JOB
What is needed is an exact copy of all the records below.

DATASET EXTRACT
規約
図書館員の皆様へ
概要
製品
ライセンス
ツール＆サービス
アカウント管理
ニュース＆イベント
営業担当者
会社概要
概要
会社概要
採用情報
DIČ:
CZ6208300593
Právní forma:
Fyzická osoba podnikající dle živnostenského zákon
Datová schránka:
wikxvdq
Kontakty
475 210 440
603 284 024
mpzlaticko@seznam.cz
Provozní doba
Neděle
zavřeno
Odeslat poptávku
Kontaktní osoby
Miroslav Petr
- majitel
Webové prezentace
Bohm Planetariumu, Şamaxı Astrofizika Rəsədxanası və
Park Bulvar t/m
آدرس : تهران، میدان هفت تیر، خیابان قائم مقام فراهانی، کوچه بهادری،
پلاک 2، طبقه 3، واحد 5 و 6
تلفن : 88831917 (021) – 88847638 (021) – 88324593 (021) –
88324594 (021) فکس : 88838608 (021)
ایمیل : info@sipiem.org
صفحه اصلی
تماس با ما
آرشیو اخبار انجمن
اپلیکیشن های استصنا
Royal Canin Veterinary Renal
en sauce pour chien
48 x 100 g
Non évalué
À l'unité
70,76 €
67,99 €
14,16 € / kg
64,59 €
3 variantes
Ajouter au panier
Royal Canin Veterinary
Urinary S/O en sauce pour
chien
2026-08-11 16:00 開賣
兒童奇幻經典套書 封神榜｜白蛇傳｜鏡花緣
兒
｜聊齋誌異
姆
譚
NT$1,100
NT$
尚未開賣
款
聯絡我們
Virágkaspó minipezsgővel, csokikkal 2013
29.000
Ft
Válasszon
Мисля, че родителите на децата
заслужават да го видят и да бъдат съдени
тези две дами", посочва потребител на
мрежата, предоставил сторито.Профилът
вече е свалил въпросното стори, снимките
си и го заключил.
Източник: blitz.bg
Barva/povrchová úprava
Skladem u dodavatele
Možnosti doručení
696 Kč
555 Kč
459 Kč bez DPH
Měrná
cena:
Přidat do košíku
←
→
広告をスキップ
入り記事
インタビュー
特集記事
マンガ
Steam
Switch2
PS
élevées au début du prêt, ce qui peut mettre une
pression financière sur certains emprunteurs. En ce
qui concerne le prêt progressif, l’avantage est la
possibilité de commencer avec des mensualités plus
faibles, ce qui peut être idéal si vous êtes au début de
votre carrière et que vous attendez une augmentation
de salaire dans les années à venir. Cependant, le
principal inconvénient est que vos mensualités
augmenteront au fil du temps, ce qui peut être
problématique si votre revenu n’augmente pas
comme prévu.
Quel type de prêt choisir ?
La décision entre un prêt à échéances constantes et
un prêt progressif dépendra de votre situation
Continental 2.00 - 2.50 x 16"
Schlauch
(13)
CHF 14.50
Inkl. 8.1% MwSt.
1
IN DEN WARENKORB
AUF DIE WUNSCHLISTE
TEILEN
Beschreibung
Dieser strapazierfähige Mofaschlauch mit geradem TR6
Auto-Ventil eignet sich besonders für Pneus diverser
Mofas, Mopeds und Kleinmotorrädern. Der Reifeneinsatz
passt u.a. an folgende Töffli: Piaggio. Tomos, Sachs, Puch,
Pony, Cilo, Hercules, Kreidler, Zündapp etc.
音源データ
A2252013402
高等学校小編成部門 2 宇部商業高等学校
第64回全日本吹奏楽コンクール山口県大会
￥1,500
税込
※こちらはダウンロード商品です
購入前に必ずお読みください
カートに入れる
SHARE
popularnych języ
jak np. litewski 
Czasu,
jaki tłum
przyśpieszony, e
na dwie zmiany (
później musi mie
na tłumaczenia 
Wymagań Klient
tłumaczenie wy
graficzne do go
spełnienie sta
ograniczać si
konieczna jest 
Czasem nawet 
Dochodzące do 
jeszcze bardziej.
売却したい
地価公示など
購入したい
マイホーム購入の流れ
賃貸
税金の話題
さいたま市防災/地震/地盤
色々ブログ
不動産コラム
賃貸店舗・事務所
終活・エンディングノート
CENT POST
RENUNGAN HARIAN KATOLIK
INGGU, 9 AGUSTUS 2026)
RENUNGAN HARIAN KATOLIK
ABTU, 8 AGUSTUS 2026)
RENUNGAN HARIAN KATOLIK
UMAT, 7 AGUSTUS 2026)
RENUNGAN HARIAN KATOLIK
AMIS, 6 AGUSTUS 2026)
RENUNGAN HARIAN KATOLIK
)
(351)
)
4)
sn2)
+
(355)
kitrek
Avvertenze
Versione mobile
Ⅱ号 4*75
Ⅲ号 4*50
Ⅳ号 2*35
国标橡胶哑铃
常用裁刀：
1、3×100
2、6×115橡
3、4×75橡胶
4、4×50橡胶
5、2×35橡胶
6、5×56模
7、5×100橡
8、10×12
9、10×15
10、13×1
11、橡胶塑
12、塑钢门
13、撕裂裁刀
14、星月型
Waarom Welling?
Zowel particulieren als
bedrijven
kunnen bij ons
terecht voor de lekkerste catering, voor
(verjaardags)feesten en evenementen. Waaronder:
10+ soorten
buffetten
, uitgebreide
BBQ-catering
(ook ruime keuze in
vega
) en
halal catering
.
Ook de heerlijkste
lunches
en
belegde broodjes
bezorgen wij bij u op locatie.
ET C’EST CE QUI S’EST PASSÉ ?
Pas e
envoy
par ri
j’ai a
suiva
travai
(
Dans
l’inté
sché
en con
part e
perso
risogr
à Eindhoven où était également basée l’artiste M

EXERCISE ANSWER
規約
図書館員の皆様へ
概要
製品
ライセンス
ツール＆サービス
アカウント管理
ニュース＆イベント
営業担当者
会社概要
概要
会社概要
採用情報
DIČ:
CZ6208300593
Právní forma:
Fyzická osoba podnikající dle živnostenského zákon
Datová schránka:
wikxvdq
Kontakty
475 210 440
603 284 024
mpzlaticko@seznam.cz
Provozní doba
Neděle
zavřeno
Odeslat poptávku
Kontaktní osoby
Miroslav Petr
- majitel
Webové prezentace
Bohm Planetariumu, Şamaxı Astrofizika Rəsədxanası və
Park Bulvar t/m
آدرس : تهران، میدان هفت تیر، خیابان قائم مقام فراهانی، کوچه بهادری،
پلاک 2، طبقه 3، واحد 5 و 6
تلفن : 88831917 (021) – 88847638 (021) – 88324593 (021) –
88324594 (021) فکس : 88838608 (021)
ایمیل : info@sipiem.org
صفحه اصلی
تماس با ما
آرشیو اخبار انجمن
اپلیکیشن های استصنا
Royal Canin Veterinary Renal
en sauce pour chien
48 x 100 g
Non évalué
À l'unité
70,76 €
67,99 €
14,16 € / kg
64,59 €
3 variantes
Ajouter au panier
Royal Canin Veterinary
Urinary S/O en sauce pour
chien
2026-08-11 16:00 開賣
兒童奇幻經典套書 封神榜｜白蛇傳｜鏡花緣
兒
｜聊齋誌異
姆
譚
NT$1,100
NT$
尚未開賣
款
聯絡我們
Virágkaspó minipezsgővel, csokikkal 2013
29.000
Ft
Válasszon
Мисля, че родителите на децата
заслужават да го видят и да бъдат съдени
тези две дами", посочва потребител на
мрежата, предоставил сторито.Профилът
вече е свалил въпросното стори, снимките
си и го заключил.
Източник: blitz.bg
Barva/povrchová úprava
Skladem u dodavatele
Možnosti doručení
696 Kč
555 Kč
459 Kč bez DPH
Měrná
cena:
Přidat do košíku
←
→
広告をスキップ
入り記事
インタビュー
特集記事
マンガ
Steam
Switch2
PS
élevées au début du prêt, ce qui peut mettre une
pression financière sur certains emprunteurs. En ce
qui concerne le prêt progressif, l’avantage est la
possibilité de commencer avec des mensualités plus
faibles, ce qui peut être idéal si vous êtes au début de
votre carrière et que vous attendez une augmentation
de salaire dans les années à venir. Cependant, le
principal inconvénient est que vos mensualités
augmenteront au fil du temps, ce qui peut être
problématique si votre revenu n’augmente pas
comme prévu.
Quel type de prêt choisir ?
La décision entre un prêt à échéances constantes et
un prêt progressif dépendra de votre situation
Continental 2.00 - 2.50 x 16"
Schlauch
(13)
CHF 14.50
Inkl. 8.1% MwSt.
1
IN DEN WARENKORB
AUF DIE WUNSCHLISTE
TEILEN
Beschreibung
Dieser strapazierfähige Mofaschlauch mit geradem TR6
Auto-Ventil eignet sich besonders für Pneus diverser
Mofas, Mopeds und Kleinmotorrädern. Der Reifeneinsatz
passt u.a. an folgende Töffli: Piaggio. Tomos, Sachs, Puch,
Pony, Cilo, Hercules, Kreidler, Zündapp etc.
音源データ
A2252013402
高等学校小編成部門 2 宇部商業高等学校
第64回全日本吹奏楽コンクール山口県大会
￥1,500
税込
※こちらはダウンロード商品です
購入前に必ずお読みください
カートに入れる
SHARE
popularnych języ
jak np. litewski 
Czasu,
jaki tłum
przyśpieszony, e
na dwie zmiany (
później musi mie
na tłumaczenia 
Wymagań Klient
tłumaczenie wy
graficzne do go
spełnienie sta
ograniczać si
konieczna jest 
Czasem nawet 
Dochodzące do 
jeszcze bardziej.
売却したい
地価公示など
購入したい
マイホーム購入の流れ
賃貸
税金の話題
さいたま市防災/地震/地盤
色々ブログ
不動産コラム
賃貸店舗・事務所
終活・エンディングノート
CENT POST
RENUNGAN HARIAN KATOLIK
INGGU, 9 AGUSTUS 2026)
RENUNGAN HARIAN KATOLIK
ABTU, 8 AGUSTUS 2026)
RENUNGAN HARIAN KATOLIK
UMAT, 7 AGUSTUS 2026)
RENUNGAN HARIAN KATOLIK
AMIS, 6 AGUSTUS 2026)
RENUNGAN HARIAN KATOLIK
)
(351)
)
4)
sn2)
+
(355)
kitrek
Avvertenze
Versione mobile
Ⅱ号 4*75
Ⅲ号 4*50
Ⅳ号 2*35
国标橡胶哑铃
常用裁刀：
1、3×100
2、6×115橡
3、4×75橡胶
4、4×50橡胶
5、2×35橡胶
6、5×56模
7、5×100橡
8、10×12
9、10×15
10、13×1
11、橡胶塑
12、塑钢门
13、撕裂裁刀
14、星月型
Waarom Welling?
Zowel particulieren als
bedrijven
kunnen bij ons
terecht voor de lekkerste catering, voor
(verjaardags)feesten en evenementen. Waaronder:
10+ soorten
buffetten
, uitgebreide
BBQ-catering
(ook ruime keuze in
vega
) en
halal catering
.
Ook de heerlijkste
lunches
en
belegde broodjes
bezorgen wij bij u op locatie.
ET C’EST CE QUI S’EST PASSÉ ?
Pas e
envoy
par ri
j’ai a
suiva
travai
(
Dans
l’inté
sché
en con
part e
perso
risogr
à Eindhoven où était également basée l’artiste M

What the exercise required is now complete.